Collected data
**********

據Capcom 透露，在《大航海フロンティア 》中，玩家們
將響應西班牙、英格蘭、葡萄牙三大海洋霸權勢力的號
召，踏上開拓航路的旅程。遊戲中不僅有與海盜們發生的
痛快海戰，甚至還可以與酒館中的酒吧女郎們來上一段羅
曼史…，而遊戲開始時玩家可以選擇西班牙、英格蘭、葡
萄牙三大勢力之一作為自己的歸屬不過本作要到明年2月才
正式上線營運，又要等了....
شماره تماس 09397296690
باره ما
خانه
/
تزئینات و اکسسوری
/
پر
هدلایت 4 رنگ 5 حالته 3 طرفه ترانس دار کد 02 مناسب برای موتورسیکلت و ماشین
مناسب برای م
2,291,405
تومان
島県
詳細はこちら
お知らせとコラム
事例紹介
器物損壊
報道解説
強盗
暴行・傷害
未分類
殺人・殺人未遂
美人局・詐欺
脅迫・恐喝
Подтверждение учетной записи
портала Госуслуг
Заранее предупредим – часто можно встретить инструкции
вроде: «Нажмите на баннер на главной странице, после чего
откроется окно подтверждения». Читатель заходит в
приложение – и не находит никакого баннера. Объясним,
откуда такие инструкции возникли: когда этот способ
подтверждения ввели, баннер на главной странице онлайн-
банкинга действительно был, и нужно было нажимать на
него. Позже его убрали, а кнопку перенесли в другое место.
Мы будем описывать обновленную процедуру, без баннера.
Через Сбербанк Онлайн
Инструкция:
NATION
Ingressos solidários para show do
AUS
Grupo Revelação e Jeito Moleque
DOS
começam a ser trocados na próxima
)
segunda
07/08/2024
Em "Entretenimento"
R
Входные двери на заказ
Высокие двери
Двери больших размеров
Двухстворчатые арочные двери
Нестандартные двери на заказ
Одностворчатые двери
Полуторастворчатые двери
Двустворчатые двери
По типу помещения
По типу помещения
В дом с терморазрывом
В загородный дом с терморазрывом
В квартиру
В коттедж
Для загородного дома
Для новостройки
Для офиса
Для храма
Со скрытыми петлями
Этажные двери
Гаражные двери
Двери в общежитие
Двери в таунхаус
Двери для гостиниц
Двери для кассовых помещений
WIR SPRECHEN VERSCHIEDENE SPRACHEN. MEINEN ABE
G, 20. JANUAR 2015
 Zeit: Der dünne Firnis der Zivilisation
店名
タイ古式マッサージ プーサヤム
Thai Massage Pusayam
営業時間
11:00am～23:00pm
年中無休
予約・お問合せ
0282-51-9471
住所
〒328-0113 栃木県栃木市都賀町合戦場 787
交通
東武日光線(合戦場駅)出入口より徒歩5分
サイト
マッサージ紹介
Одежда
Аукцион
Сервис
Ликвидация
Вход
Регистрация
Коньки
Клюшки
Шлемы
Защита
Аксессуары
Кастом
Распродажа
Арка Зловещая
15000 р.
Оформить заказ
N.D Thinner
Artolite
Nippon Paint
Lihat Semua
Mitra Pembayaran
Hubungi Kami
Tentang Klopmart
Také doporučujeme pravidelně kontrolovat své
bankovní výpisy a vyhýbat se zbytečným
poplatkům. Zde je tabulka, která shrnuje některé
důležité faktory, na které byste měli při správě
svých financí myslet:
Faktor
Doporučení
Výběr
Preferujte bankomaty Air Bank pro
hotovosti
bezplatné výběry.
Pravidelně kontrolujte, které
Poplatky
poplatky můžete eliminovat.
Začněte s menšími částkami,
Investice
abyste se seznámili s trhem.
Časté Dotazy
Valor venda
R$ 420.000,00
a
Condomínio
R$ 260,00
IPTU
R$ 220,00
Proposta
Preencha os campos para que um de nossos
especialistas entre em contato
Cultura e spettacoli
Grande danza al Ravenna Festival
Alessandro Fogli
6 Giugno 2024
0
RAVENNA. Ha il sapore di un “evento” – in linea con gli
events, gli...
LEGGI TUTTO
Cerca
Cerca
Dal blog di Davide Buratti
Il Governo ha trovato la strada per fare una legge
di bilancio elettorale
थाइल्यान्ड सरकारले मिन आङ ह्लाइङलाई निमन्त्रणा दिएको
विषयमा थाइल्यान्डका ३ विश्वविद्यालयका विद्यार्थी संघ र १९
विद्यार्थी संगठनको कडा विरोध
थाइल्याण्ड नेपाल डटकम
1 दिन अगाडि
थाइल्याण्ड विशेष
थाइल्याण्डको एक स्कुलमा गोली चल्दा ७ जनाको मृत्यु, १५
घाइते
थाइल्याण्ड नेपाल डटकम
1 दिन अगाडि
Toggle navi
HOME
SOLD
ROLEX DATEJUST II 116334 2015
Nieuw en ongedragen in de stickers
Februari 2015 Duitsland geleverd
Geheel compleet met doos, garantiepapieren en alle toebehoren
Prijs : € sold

**********

## [Task description]
Set down verbatim the portion of the entries above that runs from their first line through the line containing "портала Госуслуг", both ends included.

## [Answer to this exercise]
據Capcom 透露，在《大航海フロンティア 》中，玩家們
將響應西班牙、英格蘭、葡萄牙三大海洋霸權勢力的號
召，踏上開拓航路的旅程。遊戲中不僅有與海盜們發生的
痛快海戰，甚至還可以與酒館中的酒吧女郎們來上一段羅
曼史…，而遊戲開始時玩家可以選擇西班牙、英格蘭、葡
萄牙三大勢力之一作為自己的歸屬不過本作要到明年2月才
正式上線營運，又要等了....
شماره تماس 09397296690
باره ما
خانه
/
تزئینات و اکسسوری
/
پر
هدلایت 4 رنگ 5 حالته 3 طرفه ترانس دار کد 02 مناسب برای موتورسیکلت و ماشین
مناسب برای م
2,291,405
تومان
島県
詳細はこちら
お知らせとコラム
事例紹介
器物損壊
報道解説
強盗
暴行・傷害
未分類
殺人・殺人未遂
美人局・詐欺
脅迫・恐喝
Подтверждение учетной записи
портала Госуслуг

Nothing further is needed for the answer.